他们,正是孟小虎的玄甲军,和长孙奇、李鹏程没有满编的部队。
在孟小虎的指挥下,他们在渡过塞水后便往东北向而去,急速飞驰中慢慢划呈弧形,待形成弓身之时,孟小虎的马头,正对着的,是大檀的侧方……
白渠水处,拓跋焘的大军也已渡河,北平王长孙崇更是率着四千人马朝着漫天厮杀声的狄那突袭而来。
时间缓逝。
狄那城,满脸血渍的刘盛再一次将柔然人的攻势打退,环视城墙,无数将士横卧竖立,箭矢入体,却是郁久闾翰飞的部队对城头无差别的攻击。

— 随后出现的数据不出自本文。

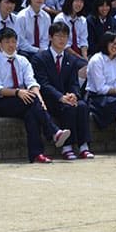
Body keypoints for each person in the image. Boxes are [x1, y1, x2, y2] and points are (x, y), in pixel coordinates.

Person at [0, 27, 71, 163]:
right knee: (31, 103)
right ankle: (54, 132)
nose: (11, 45)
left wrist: (40, 99)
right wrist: (18, 92)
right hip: (0, 101)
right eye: (7, 42)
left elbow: (32, 82)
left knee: (32, 113)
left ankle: (36, 154)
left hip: (24, 99)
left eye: (14, 41)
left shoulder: (23, 61)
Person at [32, 22, 94, 160]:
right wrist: (60, 97)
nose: (62, 39)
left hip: (67, 97)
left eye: (65, 36)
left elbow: (74, 82)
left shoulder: (70, 59)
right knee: (68, 108)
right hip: (50, 99)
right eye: (58, 36)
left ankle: (84, 146)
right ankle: (67, 147)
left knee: (82, 105)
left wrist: (74, 95)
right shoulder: (40, 58)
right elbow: (43, 84)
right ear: (50, 37)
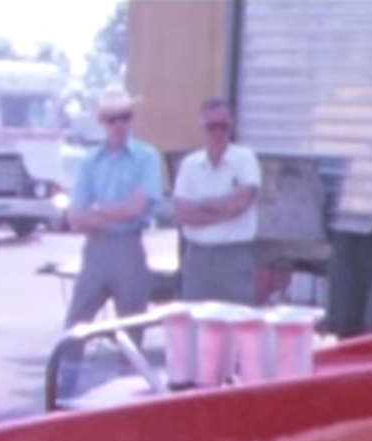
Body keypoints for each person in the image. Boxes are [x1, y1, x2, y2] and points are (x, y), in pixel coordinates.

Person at [63, 85, 164, 330]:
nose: (119, 124)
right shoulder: (89, 161)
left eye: (125, 117)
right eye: (112, 119)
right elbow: (75, 216)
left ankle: (130, 368)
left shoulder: (147, 157)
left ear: (132, 119)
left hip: (129, 247)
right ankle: (68, 369)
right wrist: (116, 215)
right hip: (96, 250)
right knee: (76, 325)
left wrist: (97, 212)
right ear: (102, 122)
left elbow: (137, 208)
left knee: (132, 326)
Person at [171, 97, 262, 304]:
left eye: (224, 126)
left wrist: (200, 205)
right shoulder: (189, 165)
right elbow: (181, 214)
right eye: (212, 126)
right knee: (196, 325)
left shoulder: (245, 158)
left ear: (231, 126)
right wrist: (225, 209)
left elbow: (242, 202)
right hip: (198, 258)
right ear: (202, 127)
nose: (218, 132)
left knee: (237, 325)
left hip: (234, 256)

好在夜中射箭,准头极为不准,倒也误伤了不少柔然人,让刘盛得到时间上的缓冲,金火罐也再次成熟,并将他们击退。
而这,已是柔然人的第三次进攻。
看着连番几次都没能将狄那城拿下,郁久闾大檀脸色极度阴沉,大喝一声:“于陟斤,督战上前,不破此城,誓不回返!”
“是,可汗!”
于陟斤大声应道,便率领本部人马前来督促退下来的将士再次上前冲城,但凡不前者,尽被其斩杀,人头滚滚!
有着于陟斤的督战,柔然将士又开始朝着狄那攻来,见其如此,刘盛也连忙指挥众人将金火罐备好,待其兵临城下,就将金火罐抛出。
不久,哒哒哒的马蹄至前,柔然将士怒吼一声,朝着城墙再度发起猛烈的进攻,大战再一次爆发。
“金火罐!”
刘盛也不敢耽搁,大手一挥就让金火罐发威。
啪啪啪~
一个个金火罐再次被抛出,一阵陶罐破碎的声音也再次响彻上空,深知其害的柔然将士纷纷叫嚷着就欲退去,可身后有着于陟斤的督战,哪是他们想退就能退的?
倏忽之间,被金火罐淋身的柔然将士,纷纷惨叫着摔下马去,城下一片人仰马翻。